International Romani charity says helping others is a joy
A Czech Romani man and a Slovak Romani man have established a small charity organization abroad and begun aiding impoverished Romani children. They have delivered a first installment of aid to Romani settlements in Slovakia and are planning to deliver more in future.
The charity organization of Marian Demeter and Stanislav Pavlov, called "United Help in Christ", was created last September. Today it has several branches in Belgium and Great Britain collecting used clothing and delivering it to selected places where the situation of Romani people is most critical.
We set an example for our children
"Our vision is to aid helpless, impoverished Romani children all over Europe," Demeter told news server Romea.cz. "We are Roma who have managed to integrate into society, we go to work and our children go to school. It occurred to us to set an example for our children and to start supporting our Romani brothers however we can."
Demeter lives with his family in Belgium and is a Belgian citizen. He got together with Pavlov, who lives in London.
The men first shared their idea with acquaintances and then, with their aid, began to disseminate calls and pleas for donations of used clothing. They began collecting donated bags of things and keeping them in their garages in Belgium and England.
The clothing drive was very successful and people also began sending money to a collection for a van the men could use to deliver the aid to the places intended. Donors from as far away as Australia, New Zealand and the United States helped out.
Aid to the settlements
"God has given us hearts to help with and the faith that there is still good in the world and that people can help each other. We accept help from anyone and we provide help to everyone who really needs it. We know we alone cannot save everyone, but we can be a kind of example to everyone else, a hope," says Demeter, "we know it's just a drop in the bucket and we hope everyone can spread our idea."
The project to aid Romani people in the most impoverished of Slovakia's settlements has succeeded, according to Demeter and Pavlov, and the Roma there have been grateful for the assistance. Both men, who are evangelical believers, say they were shocked to see for themselves how gruesome the living conditions in the settlements are.

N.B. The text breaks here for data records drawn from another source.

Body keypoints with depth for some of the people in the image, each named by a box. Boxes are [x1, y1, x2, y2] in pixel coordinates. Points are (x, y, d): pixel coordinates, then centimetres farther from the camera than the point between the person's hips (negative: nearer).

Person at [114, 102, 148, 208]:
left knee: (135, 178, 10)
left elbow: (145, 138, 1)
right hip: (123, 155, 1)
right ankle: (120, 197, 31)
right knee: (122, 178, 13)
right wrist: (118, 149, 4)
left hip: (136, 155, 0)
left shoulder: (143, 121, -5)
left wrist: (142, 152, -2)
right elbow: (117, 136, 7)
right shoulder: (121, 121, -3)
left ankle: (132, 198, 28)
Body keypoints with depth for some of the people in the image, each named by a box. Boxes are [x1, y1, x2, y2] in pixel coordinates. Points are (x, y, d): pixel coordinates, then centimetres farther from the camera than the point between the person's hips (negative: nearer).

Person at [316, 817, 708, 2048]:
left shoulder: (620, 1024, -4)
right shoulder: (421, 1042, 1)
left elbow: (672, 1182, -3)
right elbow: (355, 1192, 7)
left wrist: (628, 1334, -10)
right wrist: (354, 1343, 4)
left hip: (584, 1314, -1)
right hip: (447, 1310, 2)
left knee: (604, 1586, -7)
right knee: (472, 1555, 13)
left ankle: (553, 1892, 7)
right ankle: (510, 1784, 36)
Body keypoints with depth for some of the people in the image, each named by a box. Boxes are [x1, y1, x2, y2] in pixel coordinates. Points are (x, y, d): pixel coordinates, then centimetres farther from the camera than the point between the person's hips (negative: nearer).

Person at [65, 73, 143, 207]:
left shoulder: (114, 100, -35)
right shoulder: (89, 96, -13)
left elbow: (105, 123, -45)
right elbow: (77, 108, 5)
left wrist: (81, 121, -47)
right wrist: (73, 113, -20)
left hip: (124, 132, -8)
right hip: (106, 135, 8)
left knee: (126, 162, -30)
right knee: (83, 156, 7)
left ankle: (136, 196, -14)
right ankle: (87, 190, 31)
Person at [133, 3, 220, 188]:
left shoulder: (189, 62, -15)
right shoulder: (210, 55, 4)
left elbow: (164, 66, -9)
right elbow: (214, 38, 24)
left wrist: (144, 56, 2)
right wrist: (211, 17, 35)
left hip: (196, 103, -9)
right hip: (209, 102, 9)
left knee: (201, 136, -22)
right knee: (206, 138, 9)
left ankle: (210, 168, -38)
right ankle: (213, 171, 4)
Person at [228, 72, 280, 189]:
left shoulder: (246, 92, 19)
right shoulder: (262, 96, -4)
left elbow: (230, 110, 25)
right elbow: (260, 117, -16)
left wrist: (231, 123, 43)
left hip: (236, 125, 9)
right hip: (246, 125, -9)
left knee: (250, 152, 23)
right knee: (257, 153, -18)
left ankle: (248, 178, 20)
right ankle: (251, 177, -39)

Most such places have no electricity, running water, or proper shelter. Romani people live in communities isolated from the rest of the world and are also isolated from their own culture and traditions.
"We don't want to speak ill of anyone, not the government and not the people, as to why they are living like that. We don't want to argue about where the problem begins and who is responsible for it. We are Christians and so we want to help, we want to help solve this problem. We would like to give Romani people in the most impoverished settlements the chance to overcome their isolation and join the normal life of society. We want to give them faith that it is possible for things to change," Demeter emphasized.